Items from a data source
((

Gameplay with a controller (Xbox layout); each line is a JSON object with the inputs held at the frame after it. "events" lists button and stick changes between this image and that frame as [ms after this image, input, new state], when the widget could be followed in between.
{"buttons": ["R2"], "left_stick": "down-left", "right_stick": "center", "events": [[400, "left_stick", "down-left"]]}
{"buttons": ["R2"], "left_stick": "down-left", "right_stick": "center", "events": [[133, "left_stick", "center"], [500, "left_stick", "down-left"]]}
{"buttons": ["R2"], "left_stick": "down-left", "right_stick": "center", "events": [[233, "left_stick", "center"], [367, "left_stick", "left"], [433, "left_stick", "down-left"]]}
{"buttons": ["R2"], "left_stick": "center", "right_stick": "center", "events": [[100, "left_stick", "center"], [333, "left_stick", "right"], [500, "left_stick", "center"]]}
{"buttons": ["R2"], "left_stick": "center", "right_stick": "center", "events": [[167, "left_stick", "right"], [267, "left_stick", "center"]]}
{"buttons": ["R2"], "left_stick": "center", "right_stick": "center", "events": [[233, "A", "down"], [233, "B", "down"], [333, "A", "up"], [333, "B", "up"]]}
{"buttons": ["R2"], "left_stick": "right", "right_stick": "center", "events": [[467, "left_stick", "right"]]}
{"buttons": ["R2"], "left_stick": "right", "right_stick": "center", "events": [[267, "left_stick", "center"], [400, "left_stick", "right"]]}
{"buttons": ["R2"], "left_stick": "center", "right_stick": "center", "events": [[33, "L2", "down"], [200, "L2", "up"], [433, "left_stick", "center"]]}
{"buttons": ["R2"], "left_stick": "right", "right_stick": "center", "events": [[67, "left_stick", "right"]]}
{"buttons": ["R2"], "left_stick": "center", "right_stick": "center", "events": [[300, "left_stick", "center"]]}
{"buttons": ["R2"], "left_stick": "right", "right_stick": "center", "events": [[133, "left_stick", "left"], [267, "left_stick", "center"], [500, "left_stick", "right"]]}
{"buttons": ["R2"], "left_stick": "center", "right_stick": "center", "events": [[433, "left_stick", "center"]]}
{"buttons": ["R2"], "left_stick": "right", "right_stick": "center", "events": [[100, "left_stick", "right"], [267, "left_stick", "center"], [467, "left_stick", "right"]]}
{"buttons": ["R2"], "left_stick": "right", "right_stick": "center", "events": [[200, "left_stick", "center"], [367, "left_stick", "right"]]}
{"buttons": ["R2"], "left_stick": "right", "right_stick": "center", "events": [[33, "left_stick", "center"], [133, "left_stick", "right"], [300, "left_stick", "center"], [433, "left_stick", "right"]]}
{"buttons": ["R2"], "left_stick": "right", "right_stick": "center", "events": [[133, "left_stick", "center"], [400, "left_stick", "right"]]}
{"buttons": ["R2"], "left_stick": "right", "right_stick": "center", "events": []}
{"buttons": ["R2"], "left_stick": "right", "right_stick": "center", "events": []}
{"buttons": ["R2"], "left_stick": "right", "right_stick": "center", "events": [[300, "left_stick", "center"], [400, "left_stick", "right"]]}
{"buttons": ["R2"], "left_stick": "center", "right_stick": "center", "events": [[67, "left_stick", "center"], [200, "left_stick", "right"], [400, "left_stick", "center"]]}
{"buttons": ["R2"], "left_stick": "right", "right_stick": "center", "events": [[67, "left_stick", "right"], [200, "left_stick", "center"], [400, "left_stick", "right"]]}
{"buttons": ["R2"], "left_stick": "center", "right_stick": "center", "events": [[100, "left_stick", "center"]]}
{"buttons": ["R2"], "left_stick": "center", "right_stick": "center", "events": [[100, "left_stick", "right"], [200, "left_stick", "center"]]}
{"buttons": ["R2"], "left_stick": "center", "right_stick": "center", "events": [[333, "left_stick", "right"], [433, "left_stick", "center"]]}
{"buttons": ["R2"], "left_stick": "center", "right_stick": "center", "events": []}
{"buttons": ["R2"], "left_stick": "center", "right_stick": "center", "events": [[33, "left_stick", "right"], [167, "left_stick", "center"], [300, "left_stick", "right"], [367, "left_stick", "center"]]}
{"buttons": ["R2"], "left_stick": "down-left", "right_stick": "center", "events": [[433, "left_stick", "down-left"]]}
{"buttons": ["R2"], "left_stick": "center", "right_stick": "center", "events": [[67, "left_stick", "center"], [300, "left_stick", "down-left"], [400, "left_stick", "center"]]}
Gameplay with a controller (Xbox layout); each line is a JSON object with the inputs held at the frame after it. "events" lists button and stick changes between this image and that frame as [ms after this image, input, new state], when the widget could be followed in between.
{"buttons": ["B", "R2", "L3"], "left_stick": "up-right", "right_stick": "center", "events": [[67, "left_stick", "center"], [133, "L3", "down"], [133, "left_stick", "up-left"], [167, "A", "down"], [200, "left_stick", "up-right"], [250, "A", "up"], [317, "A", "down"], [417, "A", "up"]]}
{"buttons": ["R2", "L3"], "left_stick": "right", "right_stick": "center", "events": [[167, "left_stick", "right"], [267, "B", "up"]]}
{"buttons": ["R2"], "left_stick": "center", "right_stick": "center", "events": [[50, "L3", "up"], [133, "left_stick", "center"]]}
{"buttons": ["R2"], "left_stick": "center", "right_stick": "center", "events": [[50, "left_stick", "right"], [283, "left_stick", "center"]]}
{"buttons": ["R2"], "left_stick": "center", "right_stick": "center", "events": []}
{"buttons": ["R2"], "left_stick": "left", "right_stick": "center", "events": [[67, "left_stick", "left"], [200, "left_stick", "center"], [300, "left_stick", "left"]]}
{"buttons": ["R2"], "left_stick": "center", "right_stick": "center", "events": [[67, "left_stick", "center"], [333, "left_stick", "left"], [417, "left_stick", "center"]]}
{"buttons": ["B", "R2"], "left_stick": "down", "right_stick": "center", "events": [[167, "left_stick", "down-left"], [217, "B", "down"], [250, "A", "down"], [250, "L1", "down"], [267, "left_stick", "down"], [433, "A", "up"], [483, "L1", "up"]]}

))

Work request ->
Output the records exactly.

Exercise result ->
Gameplay with a controller (Xbox layout); each line is a JSON object with the inputs held at the frame after it. "events" lists button and stick changes between this image and that frame as [ms after this image, input, new state], when the widget could be followed in between.
{"buttons": ["R2"], "left_stick": "down-left", "right_stick": "center", "events": [[400, "left_stick", "down-left"]]}
{"buttons": ["R2"], "left_stick": "down-left", "right_stick": "center", "events": [[133, "left_stick", "center"], [500, "left_stick", "down-left"]]}
{"buttons": ["R2"], "left_stick": "down-left", "right_stick": "center", "events": [[233, "left_stick", "center"], [367, "left_stick", "left"], [433, "left_stick", "down-left"]]}
{"buttons": ["R2"], "left_stick": "center", "right_stick": "center", "events": [[100, "left_stick", "center"], [333, "left_stick", "right"], [500, "left_stick", "center"]]}
{"buttons": ["R2"], "left_stick": "center", "right_stick": "center", "events": [[167, "left_stick", "right"], [267, "left_stick", "center"]]}
{"buttons": ["R2"], "left_stick": "center", "right_stick": "center", "events": [[233, "A", "down"], [233, "B", "down"], [333, "A", "up"], [333, "B", "up"]]}
{"buttons": ["R2"], "left_stick": "right", "right_stick": "center", "events": [[467, "left_stick", "right"]]}
{"buttons": ["R2"], "left_stick": "right", "right_stick": "center", "events": [[267, "left_stick", "center"], [400, "left_stick", "right"]]}
{"buttons": ["R2"], "left_stick": "center", "right_stick": "center", "events": [[33, "L2", "down"], [200, "L2", "up"], [433, "left_stick", "center"]]}
{"buttons": ["R2"], "left_stick": "right", "right_stick": "center", "events": [[67, "left_stick", "right"]]}
{"buttons": ["R2"], "left_stick": "center", "right_stick": "center", "events": [[300, "left_stick", "center"]]}
{"buttons": ["R2"], "left_stick": "right", "right_stick": "center", "events": [[133, "left_stick", "left"], [267, "left_stick", "center"], [500, "left_stick", "right"]]}
{"buttons": ["R2"], "left_stick": "center", "right_stick": "center", "events": [[433, "left_stick", "center"]]}
{"buttons": ["R2"], "left_stick": "right", "right_stick": "center", "events": [[100, "left_stick", "right"], [267, "left_stick", "center"], [467, "left_stick", "right"]]}
{"buttons": ["R2"], "left_stick": "right", "right_stick": "center", "events": [[200, "left_stick", "center"], [367, "left_stick", "right"]]}
{"buttons": ["R2"], "left_stick": "right", "right_stick": "center", "events": [[33, "left_stick", "center"], [133, "left_stick", "right"], [300, "left_stick", "center"], [433, "left_stick", "right"]]}
{"buttons": ["R2"], "left_stick": "right", "right_stick": "center", "events": [[133, "left_stick", "center"], [400, "left_stick", "right"]]}
{"buttons": ["R2"], "left_stick": "right", "right_stick": "center", "events": []}
{"buttons": ["R2"], "left_stick": "right", "right_stick": "center", "events": []}
{"buttons": ["R2"], "left_stick": "right", "right_stick": "center", "events": [[300, "left_stick", "center"], [400, "left_stick", "right"]]}
{"buttons": ["R2"], "left_stick": "center", "right_stick": "center", "events": [[67, "left_stick", "center"], [200, "left_stick", "right"], [400, "left_stick", "center"]]}
{"buttons": ["R2"], "left_stick": "right", "right_stick": "center", "events": [[67, "left_stick", "right"], [200, "left_stick", "center"], [400, "left_stick", "right"]]}
{"buttons": ["R2"], "left_stick": "center", "right_stick": "center", "events": [[100, "left_stick", "center"]]}
{"buttons": ["R2"], "left_stick": "center", "right_stick": "center", "events": [[100, "left_stick", "right"], [200, "left_stick", "center"]]}
{"buttons": ["R2"], "left_stick": "center", "right_stick": "center", "events": [[333, "left_stick", "right"], [433, "left_stick", "center"]]}
{"buttons": ["R2"], "left_stick": "center", "right_stick": "center", "events": []}
{"buttons": ["R2"], "left_stick": "center", "right_stick": "center", "events": [[33, "left_stick", "right"], [167, "left_stick", "center"], [300, "left_stick", "right"], [367, "left_stick", "center"]]}
{"buttons": ["R2"], "left_stick": "down-left", "right_stick": "center", "events": [[433, "left_stick", "down-left"]]}
{"buttons": ["R2"], "left_stick": "center", "right_stick": "center", "events": [[67, "left_stick", "center"], [300, "left_stick", "down-left"], [400, "left_stick", "center"]]}
Gameplay with a controller (Xbox layout); each line is a JSON object with the inputs held at the frame after it. "events" lists button and stick changes between this image and that frame as [ms after this image, input, new state], when the widget could be followed in between.
{"buttons": ["B", "R2", "L3"], "left_stick": "up-right", "right_stick": "center", "events": [[67, "left_stick", "center"], [133, "L3", "down"], [133, "left_stick", "up-left"], [167, "A", "down"], [200, "left_stick", "up-right"], [250, "A", "up"], [317, "A", "down"], [417, "A", "up"]]}
{"buttons": ["R2", "L3"], "left_stick": "right", "right_stick": "center", "events": [[167, "left_stick", "right"], [267, "B", "up"]]}
{"buttons": ["R2"], "left_stick": "center", "right_stick": "center", "events": [[50, "L3", "up"], [133, "left_stick", "center"]]}
{"buttons": ["R2"], "left_stick": "center", "right_stick": "center", "events": [[50, "left_stick", "right"], [283, "left_stick", "center"]]}
{"buttons": ["R2"], "left_stick": "center", "right_stick": "center", "events": []}
{"buttons": ["R2"], "left_stick": "left", "right_stick": "center", "events": [[67, "left_stick", "left"], [200, "left_stick", "center"], [300, "left_stick", "left"]]}
{"buttons": ["R2"], "left_stick": "center", "right_stick": "center", "events": [[67, "left_stick", "center"], [333, "left_stick", "left"], [417, "left_stick", "center"]]}
{"buttons": ["B", "R2"], "left_stick": "down", "right_stick": "center", "events": [[167, "left_stick", "down-left"], [217, "B", "down"], [250, "A", "down"], [250, "L1", "down"], [267, "left_stick", "down"], [433, "A", "up"], [483, "L1", "up"]]}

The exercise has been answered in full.